I did a couple software deployments, no one’s complaining so I get busy doing something else. The next day, I’m trying a new deployment and notice that the clients aren’t reporting to the management point and haven’t been since the restore.
Looking.looking.looking. Aha! .a problem with the management point. No problem, it’s probably just some fallout and needs to be reinstalled. After the MP role removal from the site server and a reinstall I notice in the MPSetup.log file that it’s failing on a MSXML6 prereq by looking into that wrong file path again (the old installation file path).
What does a good IT pro do whenever a piece of software is looking at a wrong file path? The registry! Time to start replacing all instances of the folder path in the registry. But wait.there’s more! Turns out there’s also file path references in the database as well. Never fear. ApexSQL’s SQL Search tool made that a cinch by searching all tables at once.
The next management point role went without a hitch and the clients were now showing up as Active in the console and successfully getting their new policies from the server. Success!
Now, after all this I have some rhetorical questions as to why it had to be this hard.
- Why didn’t any component under the monitoring tab show a problem? According to the component statuses, all was good. No problems to see here.
- Why didn’t the new Support Center tool see that a problem was afoot? I ran the troubleshooting diagnostics on a client and all green checks abounded. In hindsight, it appears that the tool just checks to ensure the client was able to process it’s policy correctly which it did.

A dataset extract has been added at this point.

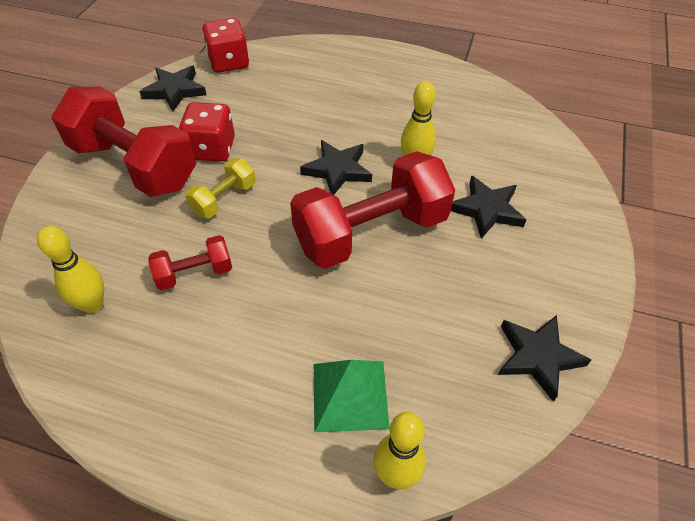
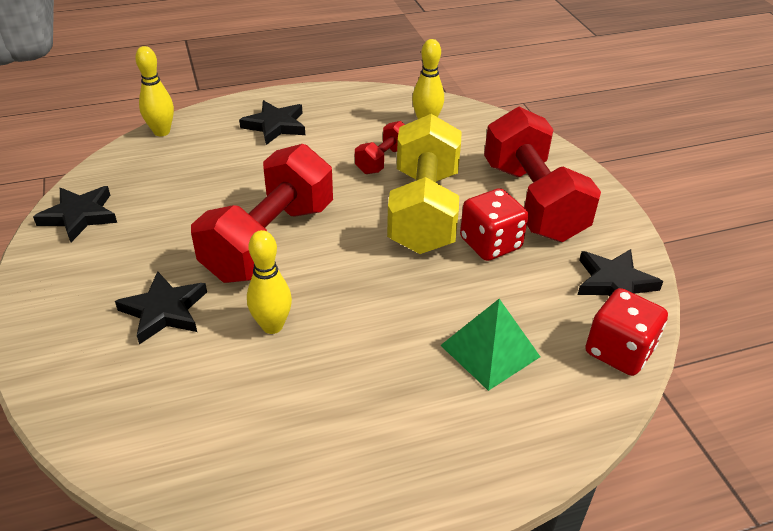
camera: 145 degrees right, 10 degrees down
red dumbbell [51,87,196,197] -> red dumbbell turned 75 degrees clockwise [484,107,601,242]
yellow dumbbell [185,158,256,218] -> yellow dumbbell [387,114,461,254], size x2.09
black star [300,140,372,195] -> black star moved to [239,100,305,145]
green pyramid [314,360,390,432] -> green pyramid moved to [440,299,540,391]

In summary, this was unfortunate but allowed me to see the holes in my restore procedure. Here’s what I should have done but will do from now on.
- Backup the \\SITESERVER\SMS_SITECODE\Client directory. This isn’t backed up by default and when the site system is uninstalled, it’s gone. This includes your client (which DOES get restored) but does not include any hotfixes you had been getting installed on the client. I used the little trick to put a ClientPatch folder under the i386 and x64 client folders to install the MSP immediately after all client installs (yet unsupported).
- Backup your afterbackup.bat file. It is not backed up, by default. This file is located in CONFIGMGRINSTALLPATH\inboxes\smsbkup.box in case you forgot.
- Pay attention to the Post-Recovery tasks instead of just thinking it’s done after the database is back. I missed a couple of minor things there as well.
- Look into forgoing the built-in backup task altogether in lieu of a ConfigMgr SQL Server maintenance plan.